My Gettysburg Gap Semester: Trading Classes for a Campaign
By Emily Dalgleish, contributing writer
This summer, I had serious doubts about Gettysburg’s COVID-19 plans and their ability to make it through the fall semester. My doubts became so serious that I decided to call the school’s bluff by taking a gap semester.
By mid-July, cases continued to increase, and many schools were reversing their plans to return in-person. The administration was not providing their full plans, and there was already significant confusion and concern from the lack of communication. As a student from Colorado, I thought the risk would be too high to move across the country for school to only be sent back home a few weeks later. It did not seem like a logistically, financially, or emotionally feasible option. I know many other students outside of a reasonable driving range of Gettysburg felt particularly isolated last semester at home. That is, of course, in addition to the increased financial burden and increased COVID-19 risk of having to quickly and unexpectedly travel long distances, especially by plane.
Meanwhile, I was becoming more concerned about the November election, and as a progressive political organizer, I knew I wanted to do as much as I could to flip the U.S. and Pennsylvania blue in November. I thought that I might have enough campaign experience to get a job on a Democratic campaign or for a progressive organization.
With pandemic and political concerns in mind, I knew I had to act quickly to find something to do during a gap semester in time to make a decision about leaving. In around two weeks, I applied to twenty jobs and internships, had eight interviews, got hired, submitted my gap semester paperwork, and packed up my car to drive from my hometown of Boulder, Colorado, to outside Philadelphia, where I was starting my new job.
I got hired as a field organizer for John Kane for PA State Senate. I knew that in this position, I would still get to be near Gettysburg and my East Coast friends while having control over my living situation, financial freedom, and overall more stability than I would if I had returned to school. I also knew that I could make the impact I wanted this election cycle by committing all my time to flip both the state government and winning the presidency in a swing state.
It was incredibly difficult to choose to leave Gettysburg. I intensely missed everyone, especially as I saw happy campus updates of move-in and reunions. I watched all of that while starting my first adult job in a place where I did not know many people, could not meet many people due to the pandemic, was still finding somewhere to live, and simply felt like I didn’t know what I was doing. Those first few weeks, I had wondered if I had made a mistake in choosing not to return.
Thankfully, I did find somewhere to live and started to settle into my job. I found that I really enjoy the work and felt passionate about what I am doing. I am gaining valuable experience in my career field. I am also learning how to live independently. I got to know my colleagues better (many of whom are also young and sort of in college), and I became friends with my roommates, all West Chester University students.
Then, as we all know, came the updates from Gettysburg of the 33 cases, the hotel on lockdown, the full school quarantine, The New York Times and Washington Post articles, and the “de-densifying” of campus. I felt vindicated in the worst way possible. I watched as the school left so many students with few options, and as my friends had to rapidly make plans to return home while fearing exposing their families to the virus. It all played out in the way that I thought it would but hoped it wouldn’t.

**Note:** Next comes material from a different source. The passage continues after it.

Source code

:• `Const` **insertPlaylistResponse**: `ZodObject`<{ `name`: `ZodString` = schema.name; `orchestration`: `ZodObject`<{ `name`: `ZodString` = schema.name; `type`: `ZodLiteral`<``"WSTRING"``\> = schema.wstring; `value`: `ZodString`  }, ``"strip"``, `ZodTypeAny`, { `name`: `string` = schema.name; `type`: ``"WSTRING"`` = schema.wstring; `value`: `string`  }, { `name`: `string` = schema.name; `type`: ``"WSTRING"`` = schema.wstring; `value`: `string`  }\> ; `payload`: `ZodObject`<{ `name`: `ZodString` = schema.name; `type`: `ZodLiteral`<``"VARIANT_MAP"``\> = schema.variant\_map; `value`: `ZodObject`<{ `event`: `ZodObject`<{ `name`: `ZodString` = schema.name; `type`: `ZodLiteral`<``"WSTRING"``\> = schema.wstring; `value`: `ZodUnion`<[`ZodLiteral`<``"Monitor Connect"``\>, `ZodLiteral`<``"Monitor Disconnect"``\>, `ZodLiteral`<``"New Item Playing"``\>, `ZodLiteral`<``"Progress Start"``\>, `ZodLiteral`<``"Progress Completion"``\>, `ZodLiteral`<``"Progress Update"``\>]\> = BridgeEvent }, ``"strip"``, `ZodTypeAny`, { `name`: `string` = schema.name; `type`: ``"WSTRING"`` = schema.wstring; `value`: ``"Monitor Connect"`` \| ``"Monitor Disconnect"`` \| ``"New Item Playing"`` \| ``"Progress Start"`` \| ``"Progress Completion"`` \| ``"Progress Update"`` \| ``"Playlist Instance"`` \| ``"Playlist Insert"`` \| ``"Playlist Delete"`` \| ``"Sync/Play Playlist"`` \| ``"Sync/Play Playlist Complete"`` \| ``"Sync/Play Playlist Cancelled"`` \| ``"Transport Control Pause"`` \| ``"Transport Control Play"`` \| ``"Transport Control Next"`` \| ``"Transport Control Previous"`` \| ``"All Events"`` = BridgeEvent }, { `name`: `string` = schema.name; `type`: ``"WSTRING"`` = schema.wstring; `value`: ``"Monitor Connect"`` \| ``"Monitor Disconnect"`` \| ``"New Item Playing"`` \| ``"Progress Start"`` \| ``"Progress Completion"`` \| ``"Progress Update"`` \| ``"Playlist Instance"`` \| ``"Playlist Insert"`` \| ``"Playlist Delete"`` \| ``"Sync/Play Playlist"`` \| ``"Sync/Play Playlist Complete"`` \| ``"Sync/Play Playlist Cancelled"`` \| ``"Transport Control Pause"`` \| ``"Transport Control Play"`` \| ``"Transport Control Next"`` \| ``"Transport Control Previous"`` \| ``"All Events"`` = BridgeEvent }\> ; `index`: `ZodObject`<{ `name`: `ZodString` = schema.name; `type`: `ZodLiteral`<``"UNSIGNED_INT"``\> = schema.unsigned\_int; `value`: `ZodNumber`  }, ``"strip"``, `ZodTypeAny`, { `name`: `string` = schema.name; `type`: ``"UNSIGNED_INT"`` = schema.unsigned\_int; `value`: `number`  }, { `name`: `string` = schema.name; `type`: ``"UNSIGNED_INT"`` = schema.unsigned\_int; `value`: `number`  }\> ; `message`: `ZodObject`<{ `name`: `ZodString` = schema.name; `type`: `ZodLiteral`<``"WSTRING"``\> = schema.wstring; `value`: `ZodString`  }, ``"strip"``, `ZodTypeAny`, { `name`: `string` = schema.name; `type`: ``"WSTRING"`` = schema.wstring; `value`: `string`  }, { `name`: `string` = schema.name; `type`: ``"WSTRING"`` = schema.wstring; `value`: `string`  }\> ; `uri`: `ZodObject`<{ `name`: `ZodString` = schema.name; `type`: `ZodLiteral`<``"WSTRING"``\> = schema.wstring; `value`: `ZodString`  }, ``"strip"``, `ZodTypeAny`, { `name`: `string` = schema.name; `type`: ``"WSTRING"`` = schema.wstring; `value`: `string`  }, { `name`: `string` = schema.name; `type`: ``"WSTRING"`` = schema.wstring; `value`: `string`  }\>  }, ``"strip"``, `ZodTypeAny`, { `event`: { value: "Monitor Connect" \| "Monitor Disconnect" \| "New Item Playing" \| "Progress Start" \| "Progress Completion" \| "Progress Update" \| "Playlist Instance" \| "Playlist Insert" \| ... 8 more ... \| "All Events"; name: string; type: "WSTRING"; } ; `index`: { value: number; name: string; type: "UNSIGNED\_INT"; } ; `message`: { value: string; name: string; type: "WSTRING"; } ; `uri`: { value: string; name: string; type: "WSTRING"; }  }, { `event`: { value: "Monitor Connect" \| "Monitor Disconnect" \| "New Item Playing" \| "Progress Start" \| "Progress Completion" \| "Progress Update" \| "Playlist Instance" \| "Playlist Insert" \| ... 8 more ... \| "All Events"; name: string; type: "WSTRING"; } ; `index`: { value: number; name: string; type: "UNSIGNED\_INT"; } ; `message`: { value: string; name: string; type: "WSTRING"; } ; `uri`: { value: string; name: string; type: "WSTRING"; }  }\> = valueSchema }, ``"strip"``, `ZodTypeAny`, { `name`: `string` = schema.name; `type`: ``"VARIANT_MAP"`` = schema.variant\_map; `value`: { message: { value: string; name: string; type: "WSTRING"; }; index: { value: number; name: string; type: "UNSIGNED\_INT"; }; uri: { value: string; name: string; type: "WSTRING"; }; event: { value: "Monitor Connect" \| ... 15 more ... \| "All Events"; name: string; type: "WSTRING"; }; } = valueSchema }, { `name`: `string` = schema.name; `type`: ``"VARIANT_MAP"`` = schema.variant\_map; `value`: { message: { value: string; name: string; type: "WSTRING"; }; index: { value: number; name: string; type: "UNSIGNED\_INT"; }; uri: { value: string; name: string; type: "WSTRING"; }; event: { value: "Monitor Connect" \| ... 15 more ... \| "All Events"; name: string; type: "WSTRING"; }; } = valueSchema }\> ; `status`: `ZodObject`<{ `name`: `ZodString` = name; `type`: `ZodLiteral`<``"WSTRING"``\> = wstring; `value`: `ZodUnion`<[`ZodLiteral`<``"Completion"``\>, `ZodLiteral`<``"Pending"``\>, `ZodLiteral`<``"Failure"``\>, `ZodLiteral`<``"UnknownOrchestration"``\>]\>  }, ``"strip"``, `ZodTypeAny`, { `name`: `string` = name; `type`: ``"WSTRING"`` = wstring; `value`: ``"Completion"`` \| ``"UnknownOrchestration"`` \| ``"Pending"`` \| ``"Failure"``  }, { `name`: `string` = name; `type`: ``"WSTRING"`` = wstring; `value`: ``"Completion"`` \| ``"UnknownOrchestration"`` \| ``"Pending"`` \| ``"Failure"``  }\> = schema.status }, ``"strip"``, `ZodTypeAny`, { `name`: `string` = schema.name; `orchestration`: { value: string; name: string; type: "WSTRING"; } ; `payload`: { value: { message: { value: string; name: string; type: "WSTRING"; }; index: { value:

I do not in the slightest blame any students for returning to Gettysburg. The school left students with little options. I am incredibly privileged to have had the right financial, family, geographic, academic, and career options to be able to make the choice to leave school. I have been angry on behalf of everyone who couldn’t leave Gettysburg this semester for the way that the school has failed to provide them reasonable choices. Watching from the outside made the events that unfolded seem more outrageous.
Even as I am happy with my decision, my gap semester so far still has not been a carefree and smooth experience. As it turns out, working on a campaign during a pandemic, social justice movement, and the most imperative election of our lifetimes is not always calm and enjoyable. I do not think it is possible right now to be perfectly happy while paying attention to what is going on. I think the best we can do right now is to do work we find meaningful and make decisions as they come.
With that, I still have not figured out what I am doing next semester. The school has not figured out what it is doing either (or at least they have not told us). We are once again stuck making momentous life decisions without stable plans or consistent information, as are all college students at the moment: whether to return to school when we do not know what school will look like, what outside options will be available if we choose to take time off from school, where we should go abroad before we know if travel will be possible, and what career we should pursue while the economy is suffering and permanently changing. Making decisions with little knowledge about what is to come is frustrating and overwhelming, but also provides an opportunity for taking risks and trying new things. What I do know is that I should continue to trust my gut more than I trust the school, and be willing to change my plans if it seems right.
I miss you all at Gettysburg, even as I know most of you aren’t at Gettysburg. I still look forward to the day we can reunite safely. Until then, stay safe, and of course, vote.